FIG. 4 is a diagram showing the differential scanning calorimetric analysis results (DSE curve) of Fe—Al alloys having the formulae 1 to 6 which were cold rolled at a reduction in area of 50% in Reference Example 1.

FIG. 5 is a photograph showing the test results of Example 1 in which the Fe—Al alloy of the present invention was processed at high speeds at 200° C. to be formed into the shape of a frying pan.

FIG. 6 is a photograph showing the test results of Example 1 in which the Fe—Al alloy of the present invention was fractured with a tensile testing machine at a temperature of 200° C., and the fractured section was observed under a microscope.

FIG. 7 is a diagram showing the test results of Example 3, i.e., the relationship between the annealing temperature during an annealing process after cold rolling and the tensile strength (tensile strength MPa) of the Fe—Al alloy of the present invention.

FIG. 8 is a diagram showing the test results of Example 3, i.e., the relationship between the annealing temperature during an annealing process after cold rolling and the elongation degree (%) of the Fe—Al alloy of the present invention.

FIG. 9 is a diagram showing the test results of Example 4, i.e., the relationship between the annealing temperature during an annealing process after cold rolling and the hardness (hardness HV0.3) of the Fe—Al alloy of the present invention.

FIG. 10 is a diagram showing the test results of Example 5, i.e., the specific-resistances ρ (mm·Ohm) within the range of −40 to 160° C. of the Fe—Al alloy of the present invention and mild steel.

FIG. 11 shows the test results of Example 6.

FIG. 11(A) shows the magnetization curve of pure iron and FIG. 11(B) shows the magnetic permeability curves of the Fe—Al alloy of the present invention, comparative alloy 1, and comparative alloy 2.

FIG. 12 shows the test results of Example 7. More specifically, FIG. 12 shows the vibration-damping characteristics of the Fe—Al alloy of the present invention produced at a cooling rate of 5° C./min or 1° C./min after the annealing process.
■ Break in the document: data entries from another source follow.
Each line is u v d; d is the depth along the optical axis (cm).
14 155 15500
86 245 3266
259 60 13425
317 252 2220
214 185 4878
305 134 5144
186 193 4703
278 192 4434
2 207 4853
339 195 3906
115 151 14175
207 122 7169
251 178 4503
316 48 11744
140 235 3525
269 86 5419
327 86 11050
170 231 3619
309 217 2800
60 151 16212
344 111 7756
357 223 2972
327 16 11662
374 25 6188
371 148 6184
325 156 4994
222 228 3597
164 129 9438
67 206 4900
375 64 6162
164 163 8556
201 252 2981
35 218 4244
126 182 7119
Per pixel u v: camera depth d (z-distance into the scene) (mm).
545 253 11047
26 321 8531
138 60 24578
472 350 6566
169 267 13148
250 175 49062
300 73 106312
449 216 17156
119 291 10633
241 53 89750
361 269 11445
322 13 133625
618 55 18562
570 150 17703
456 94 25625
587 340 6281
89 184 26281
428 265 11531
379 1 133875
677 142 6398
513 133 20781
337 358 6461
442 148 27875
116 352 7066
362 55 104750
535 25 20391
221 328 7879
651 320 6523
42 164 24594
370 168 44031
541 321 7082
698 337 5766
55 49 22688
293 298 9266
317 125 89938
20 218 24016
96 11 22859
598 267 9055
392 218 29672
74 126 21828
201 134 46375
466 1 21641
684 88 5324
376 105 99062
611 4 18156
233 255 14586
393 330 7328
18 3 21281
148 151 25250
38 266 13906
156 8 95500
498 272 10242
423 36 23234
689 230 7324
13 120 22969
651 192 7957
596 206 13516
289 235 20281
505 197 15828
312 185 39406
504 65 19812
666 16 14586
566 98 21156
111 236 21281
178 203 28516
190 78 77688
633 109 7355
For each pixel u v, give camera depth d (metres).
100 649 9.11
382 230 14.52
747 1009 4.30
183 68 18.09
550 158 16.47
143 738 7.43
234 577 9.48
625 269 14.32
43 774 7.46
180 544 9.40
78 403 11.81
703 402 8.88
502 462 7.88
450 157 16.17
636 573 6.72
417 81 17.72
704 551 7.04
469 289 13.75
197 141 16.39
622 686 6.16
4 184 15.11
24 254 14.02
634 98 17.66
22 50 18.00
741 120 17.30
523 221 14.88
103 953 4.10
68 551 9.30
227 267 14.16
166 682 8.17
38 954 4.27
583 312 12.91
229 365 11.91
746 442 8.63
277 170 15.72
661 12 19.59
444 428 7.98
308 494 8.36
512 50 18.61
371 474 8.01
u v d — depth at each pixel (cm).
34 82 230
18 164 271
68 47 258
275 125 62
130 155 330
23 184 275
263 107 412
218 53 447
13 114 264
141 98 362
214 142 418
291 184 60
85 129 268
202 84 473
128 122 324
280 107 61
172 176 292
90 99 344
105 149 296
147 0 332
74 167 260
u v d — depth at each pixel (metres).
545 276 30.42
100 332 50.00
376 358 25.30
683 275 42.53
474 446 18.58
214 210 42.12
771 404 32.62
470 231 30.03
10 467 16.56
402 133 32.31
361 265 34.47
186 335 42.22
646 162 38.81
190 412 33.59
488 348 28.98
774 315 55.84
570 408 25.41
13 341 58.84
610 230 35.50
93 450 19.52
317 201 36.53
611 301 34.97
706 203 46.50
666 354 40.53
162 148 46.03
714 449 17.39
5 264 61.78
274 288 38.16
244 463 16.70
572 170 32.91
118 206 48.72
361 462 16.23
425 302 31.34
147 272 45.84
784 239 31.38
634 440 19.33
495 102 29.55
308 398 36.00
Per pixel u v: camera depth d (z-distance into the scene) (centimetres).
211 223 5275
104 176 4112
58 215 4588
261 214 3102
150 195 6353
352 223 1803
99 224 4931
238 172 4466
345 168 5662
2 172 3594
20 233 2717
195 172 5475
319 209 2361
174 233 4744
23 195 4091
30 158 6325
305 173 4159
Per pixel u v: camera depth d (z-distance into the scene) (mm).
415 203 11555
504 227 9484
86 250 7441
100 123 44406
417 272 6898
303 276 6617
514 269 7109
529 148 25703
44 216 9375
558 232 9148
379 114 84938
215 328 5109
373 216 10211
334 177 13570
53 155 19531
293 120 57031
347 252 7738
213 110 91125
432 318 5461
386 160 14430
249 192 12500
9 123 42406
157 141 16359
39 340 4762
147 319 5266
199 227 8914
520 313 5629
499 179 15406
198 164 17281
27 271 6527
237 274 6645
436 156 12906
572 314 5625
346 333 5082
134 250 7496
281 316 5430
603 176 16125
In FIG. 12, the vertical axis represents a loss coefficient and the horizontal axis represents strain amplitude.

FIG. 13 is a micrograph of the observed detailed structure of each Fe—Al alloy in Example 8. FIG. 13a) shows a micrograph of a comparative alloy 4, FIG. 13b) shows a micrograph of an alloy which was annealed at 600° C., FIG. 13c) shows a micrograph of an alloy which was annealed at 700° C., FIG. 13d) shows a micrograph of an alloy which was annealed at 800° C., FIG. 13e) shows a micrograph of an alloy which was annealed at 850° C., FIG. 13f) shows a micrograph of an alloy which was annealed at 9000C.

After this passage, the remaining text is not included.